Bloody Good Film: A Biting New Zealand Comedy Takes America
Film Comment, the magazine of the Film Society of Lincoln Center, has its January/February cover boy a blood-drenched Jemaine Clement from What We Do in the Shadows. Co-written, co-directed and co-starring Clement and Taika Waititi – old university friends who worked together on the Waititi-directed Eagle vs. Shark (2007), Boy (2010) and the beloved HBO series Flight of the Conchords – the largely improvised vampire mock-documentary began as a short film the pair made in 2006.
“A comedy from New Zealand that pulls off an extraordinary act of resuscitation, What We Do in the Shadows reanimates a subgenre that should be rights be long mouldering in the grave,” writes Film Comment’s Jonathan Romney of the movie he dubs “the Spinal Tap of the vampire comedies.”
What We Do in the Shadows uses its reality show premise to restore comic life to the undead – wedding Big Brother or The Real World with a group of ancient European vampires.
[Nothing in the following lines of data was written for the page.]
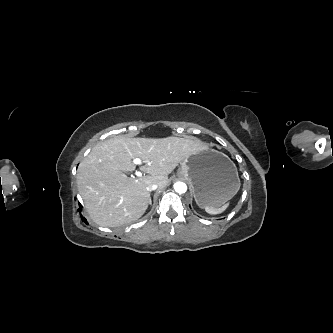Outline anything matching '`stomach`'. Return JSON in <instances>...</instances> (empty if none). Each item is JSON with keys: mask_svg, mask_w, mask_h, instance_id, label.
Here are the masks:
<instances>
[{"mask_svg": "<svg viewBox=\"0 0 333 333\" xmlns=\"http://www.w3.org/2000/svg\"><path fill=\"white\" fill-rule=\"evenodd\" d=\"M178 176L191 184L194 199L201 208H219L238 192V171L233 161L215 149L198 151L180 163Z\"/></svg>", "mask_w": 333, "mask_h": 333, "instance_id": "0dacf381", "label": "stomach"}]
</instances>
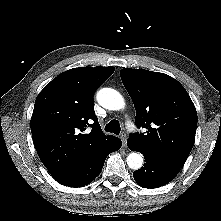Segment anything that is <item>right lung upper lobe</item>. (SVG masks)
<instances>
[{
	"label": "right lung upper lobe",
	"mask_w": 221,
	"mask_h": 221,
	"mask_svg": "<svg viewBox=\"0 0 221 221\" xmlns=\"http://www.w3.org/2000/svg\"><path fill=\"white\" fill-rule=\"evenodd\" d=\"M114 67H80L55 77L37 96L30 122L42 163L59 181L116 137L106 136L94 113L95 90ZM92 123V124H91ZM88 126L90 133L85 134Z\"/></svg>",
	"instance_id": "cb5924a9"
}]
</instances>
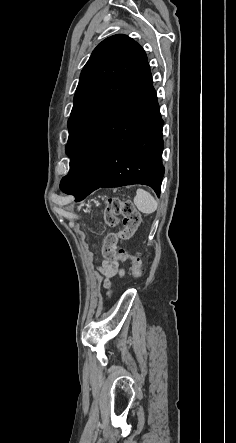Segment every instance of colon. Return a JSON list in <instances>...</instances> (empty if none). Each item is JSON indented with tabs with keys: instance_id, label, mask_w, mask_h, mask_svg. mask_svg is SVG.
I'll return each instance as SVG.
<instances>
[{
	"instance_id": "colon-1",
	"label": "colon",
	"mask_w": 236,
	"mask_h": 443,
	"mask_svg": "<svg viewBox=\"0 0 236 443\" xmlns=\"http://www.w3.org/2000/svg\"><path fill=\"white\" fill-rule=\"evenodd\" d=\"M120 215L123 216V229L105 236L102 254L106 261H130L133 277L139 278L142 275L140 257L128 253L124 248L119 246V243L120 241L129 239L137 230L140 224V214L131 201L121 200L115 197L110 198L105 210L106 224L110 228L116 227Z\"/></svg>"
}]
</instances>
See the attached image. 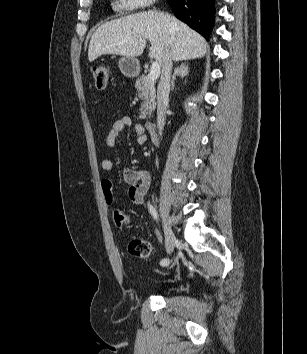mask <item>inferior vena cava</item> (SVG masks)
<instances>
[{
	"label": "inferior vena cava",
	"mask_w": 307,
	"mask_h": 354,
	"mask_svg": "<svg viewBox=\"0 0 307 354\" xmlns=\"http://www.w3.org/2000/svg\"><path fill=\"white\" fill-rule=\"evenodd\" d=\"M161 67V78L157 88V127L160 135H162L165 125L166 105L168 103L170 93L172 57L169 49H166Z\"/></svg>",
	"instance_id": "1"
}]
</instances>
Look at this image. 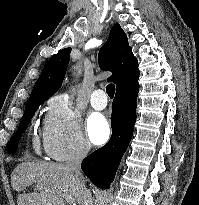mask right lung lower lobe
<instances>
[{"instance_id":"right-lung-lower-lobe-1","label":"right lung lower lobe","mask_w":199,"mask_h":205,"mask_svg":"<svg viewBox=\"0 0 199 205\" xmlns=\"http://www.w3.org/2000/svg\"><path fill=\"white\" fill-rule=\"evenodd\" d=\"M138 79L139 75L117 89L112 103V136L105 146L82 161L83 172L101 189L110 187L121 158L131 141L136 121Z\"/></svg>"}]
</instances>
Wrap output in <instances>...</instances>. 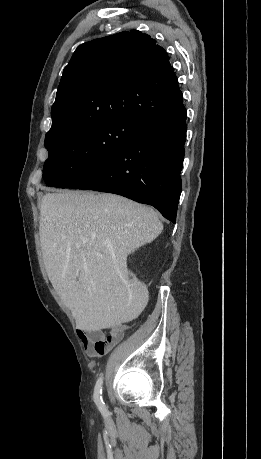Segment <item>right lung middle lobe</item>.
<instances>
[{
	"label": "right lung middle lobe",
	"mask_w": 261,
	"mask_h": 459,
	"mask_svg": "<svg viewBox=\"0 0 261 459\" xmlns=\"http://www.w3.org/2000/svg\"><path fill=\"white\" fill-rule=\"evenodd\" d=\"M141 123L110 121L75 134L46 135L49 157L44 163L47 186L70 188L118 154Z\"/></svg>",
	"instance_id": "dd1d6c3e"
}]
</instances>
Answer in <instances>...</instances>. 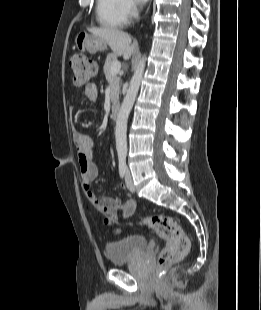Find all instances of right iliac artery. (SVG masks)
Wrapping results in <instances>:
<instances>
[{"instance_id": "1", "label": "right iliac artery", "mask_w": 261, "mask_h": 310, "mask_svg": "<svg viewBox=\"0 0 261 310\" xmlns=\"http://www.w3.org/2000/svg\"><path fill=\"white\" fill-rule=\"evenodd\" d=\"M119 174L123 178L126 174V159L125 157H119Z\"/></svg>"}]
</instances>
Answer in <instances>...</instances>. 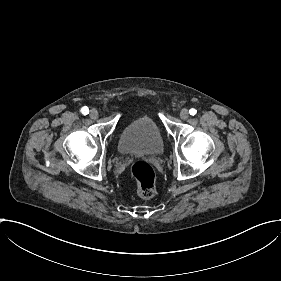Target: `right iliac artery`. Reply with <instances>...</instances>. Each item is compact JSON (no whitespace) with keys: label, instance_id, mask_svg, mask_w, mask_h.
<instances>
[{"label":"right iliac artery","instance_id":"obj_1","mask_svg":"<svg viewBox=\"0 0 281 281\" xmlns=\"http://www.w3.org/2000/svg\"><path fill=\"white\" fill-rule=\"evenodd\" d=\"M81 112H82V114L87 115L89 113L88 107L87 106L82 107Z\"/></svg>","mask_w":281,"mask_h":281}]
</instances>
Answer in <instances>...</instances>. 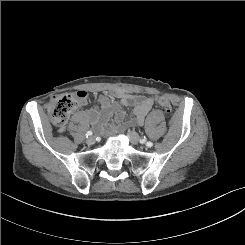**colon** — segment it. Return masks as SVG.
Segmentation results:
<instances>
[{
  "label": "colon",
  "mask_w": 245,
  "mask_h": 245,
  "mask_svg": "<svg viewBox=\"0 0 245 245\" xmlns=\"http://www.w3.org/2000/svg\"><path fill=\"white\" fill-rule=\"evenodd\" d=\"M87 98V92L78 91L74 94H62L51 99L48 113L52 122L60 127H64L73 109ZM158 105L166 112H172V104L164 96L156 98Z\"/></svg>",
  "instance_id": "1"
}]
</instances>
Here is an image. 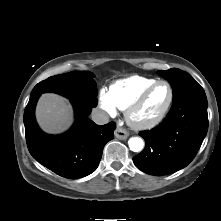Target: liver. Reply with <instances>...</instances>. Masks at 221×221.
Segmentation results:
<instances>
[{
    "label": "liver",
    "instance_id": "liver-1",
    "mask_svg": "<svg viewBox=\"0 0 221 221\" xmlns=\"http://www.w3.org/2000/svg\"><path fill=\"white\" fill-rule=\"evenodd\" d=\"M36 120L44 132L59 134L72 124L73 110L64 97L54 93H45L37 103Z\"/></svg>",
    "mask_w": 221,
    "mask_h": 221
}]
</instances>
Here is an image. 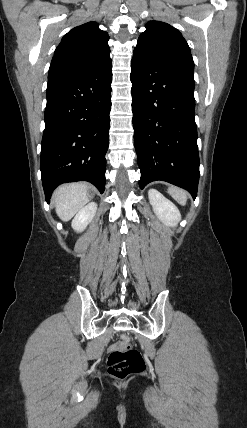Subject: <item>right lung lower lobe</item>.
I'll list each match as a JSON object with an SVG mask.
<instances>
[{"label":"right lung lower lobe","instance_id":"98d812e1","mask_svg":"<svg viewBox=\"0 0 247 428\" xmlns=\"http://www.w3.org/2000/svg\"><path fill=\"white\" fill-rule=\"evenodd\" d=\"M112 60L68 78L49 81L41 144L46 201L61 183L85 180L105 189Z\"/></svg>","mask_w":247,"mask_h":428}]
</instances>
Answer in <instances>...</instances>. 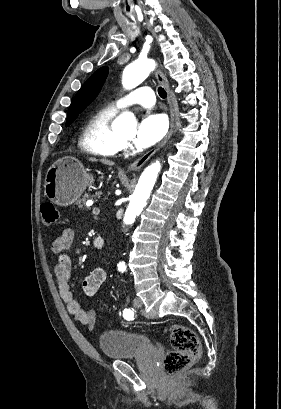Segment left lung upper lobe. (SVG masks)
<instances>
[{"mask_svg":"<svg viewBox=\"0 0 281 409\" xmlns=\"http://www.w3.org/2000/svg\"><path fill=\"white\" fill-rule=\"evenodd\" d=\"M108 74V68L102 67L94 72L75 95L69 109L66 126L70 125L98 95Z\"/></svg>","mask_w":281,"mask_h":409,"instance_id":"left-lung-upper-lobe-1","label":"left lung upper lobe"}]
</instances>
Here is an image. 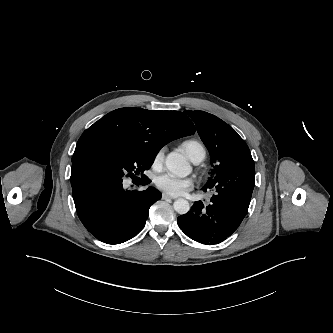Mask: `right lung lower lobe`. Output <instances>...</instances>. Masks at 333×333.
I'll return each instance as SVG.
<instances>
[{"label": "right lung lower lobe", "mask_w": 333, "mask_h": 333, "mask_svg": "<svg viewBox=\"0 0 333 333\" xmlns=\"http://www.w3.org/2000/svg\"><path fill=\"white\" fill-rule=\"evenodd\" d=\"M122 182L102 166L80 158L72 160L77 214L86 229L107 244L123 243L137 235L145 226L150 206L160 199V192L153 187L127 191Z\"/></svg>", "instance_id": "98d812e1"}]
</instances>
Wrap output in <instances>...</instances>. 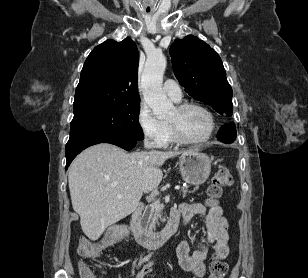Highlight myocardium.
I'll use <instances>...</instances> for the list:
<instances>
[{"label":"myocardium","mask_w":308,"mask_h":278,"mask_svg":"<svg viewBox=\"0 0 308 278\" xmlns=\"http://www.w3.org/2000/svg\"><path fill=\"white\" fill-rule=\"evenodd\" d=\"M189 108H197L203 111L207 115L209 122H210L208 133L206 134L205 137L201 139H191L183 135L181 131L174 124L168 122V125H169V128L171 130L173 137L176 139V141L180 143L190 144V145L202 144V143L209 141L212 138L215 132V129H216V120H215L214 114L206 106H204L203 104L197 103V102H185V103H181L176 106V109L178 111H184Z\"/></svg>","instance_id":"1"}]
</instances>
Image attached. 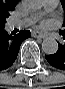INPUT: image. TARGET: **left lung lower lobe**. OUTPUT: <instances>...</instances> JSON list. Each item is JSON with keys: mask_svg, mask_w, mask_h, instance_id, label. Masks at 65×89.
I'll return each mask as SVG.
<instances>
[{"mask_svg": "<svg viewBox=\"0 0 65 89\" xmlns=\"http://www.w3.org/2000/svg\"><path fill=\"white\" fill-rule=\"evenodd\" d=\"M63 35V39L65 40V35ZM58 51L53 55L45 56L46 60L55 68L65 70V43L60 44Z\"/></svg>", "mask_w": 65, "mask_h": 89, "instance_id": "1", "label": "left lung lower lobe"}]
</instances>
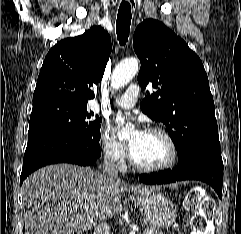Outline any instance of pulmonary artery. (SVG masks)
<instances>
[{
  "label": "pulmonary artery",
  "mask_w": 241,
  "mask_h": 234,
  "mask_svg": "<svg viewBox=\"0 0 241 234\" xmlns=\"http://www.w3.org/2000/svg\"><path fill=\"white\" fill-rule=\"evenodd\" d=\"M139 91V86L136 84H132L128 87V89L123 95L118 96L114 99V103L121 108H132L139 97Z\"/></svg>",
  "instance_id": "obj_1"
}]
</instances>
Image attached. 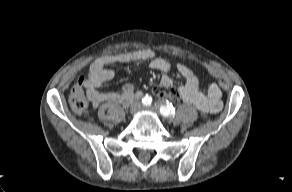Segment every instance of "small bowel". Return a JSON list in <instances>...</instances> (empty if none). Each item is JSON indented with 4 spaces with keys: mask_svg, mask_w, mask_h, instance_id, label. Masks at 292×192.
<instances>
[{
    "mask_svg": "<svg viewBox=\"0 0 292 192\" xmlns=\"http://www.w3.org/2000/svg\"><path fill=\"white\" fill-rule=\"evenodd\" d=\"M146 63L151 69L162 73L170 72L173 69V66L167 60L155 57L154 51L150 48L121 53L95 63L90 70L88 79L84 83L92 106L98 107L105 102L127 106L134 99L140 98L142 93L136 91L132 84H125L121 93L102 92L100 88L113 80L115 76L113 64L131 65L130 70L137 72ZM175 69L184 79V83L175 88L172 80L165 75L161 79V86L173 89L178 97L184 102L194 105L203 116L215 114L221 110L222 93L216 83H211L204 93L200 90L198 77L188 66L177 64Z\"/></svg>",
    "mask_w": 292,
    "mask_h": 192,
    "instance_id": "small-bowel-1",
    "label": "small bowel"
}]
</instances>
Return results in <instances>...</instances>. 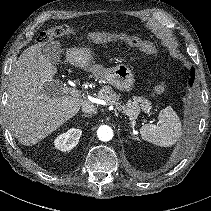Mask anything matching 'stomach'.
<instances>
[{
    "mask_svg": "<svg viewBox=\"0 0 211 211\" xmlns=\"http://www.w3.org/2000/svg\"><path fill=\"white\" fill-rule=\"evenodd\" d=\"M120 39L125 40V35H119ZM113 85L120 91L129 92L134 86V76L131 70L124 64H119L112 68H104L100 65V72L95 75Z\"/></svg>",
    "mask_w": 211,
    "mask_h": 211,
    "instance_id": "obj_1",
    "label": "stomach"
}]
</instances>
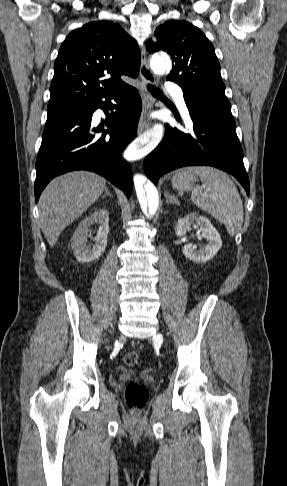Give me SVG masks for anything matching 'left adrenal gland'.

Living as roommates in a suburban house in modern-day Wellington, New Zealand, this gang of ghouls come across more like college dorm slobs – bickering over the washing-up, dressing up in their best finery for weekend disco nights (unable to see their own reflections, the flatmates depend on each other’s terrible fashion advice), and rumbling with a rival gang of werewolves.
Romney heaps praise upon the comedy, reserving his highest acclaim for Waititi. “While Clement is the best-known performer in this tightly played ensemble number, it’s Waititi who really gives the star turn as the oddly childlike Viago, a melancholic, eager-to-please dandy in Lestat-style finery, who’s proud of his unholy calling and just wants to make a good impression with the film crew.”
In the same issue of Film Comment, Waititi is the focus of the magazine’s “The Last 10 Films I’ve Seen” column. In the mix is an eclectic assortment of blockbusters from last year, Hollywood Golden Age classics, and foreign language films, with The Hobbit: The Battle of the Five Armies and Guardians of the Galaxy alongside Alexander Mackendrick’s Sweet Smell of Success (1957) and Elem Klimov’s staggering Soviet Union WWII drama, Come and See (1985).
What We Do in the Shadows opens in the U.S. on February 13, just in time for Valentine’s Day.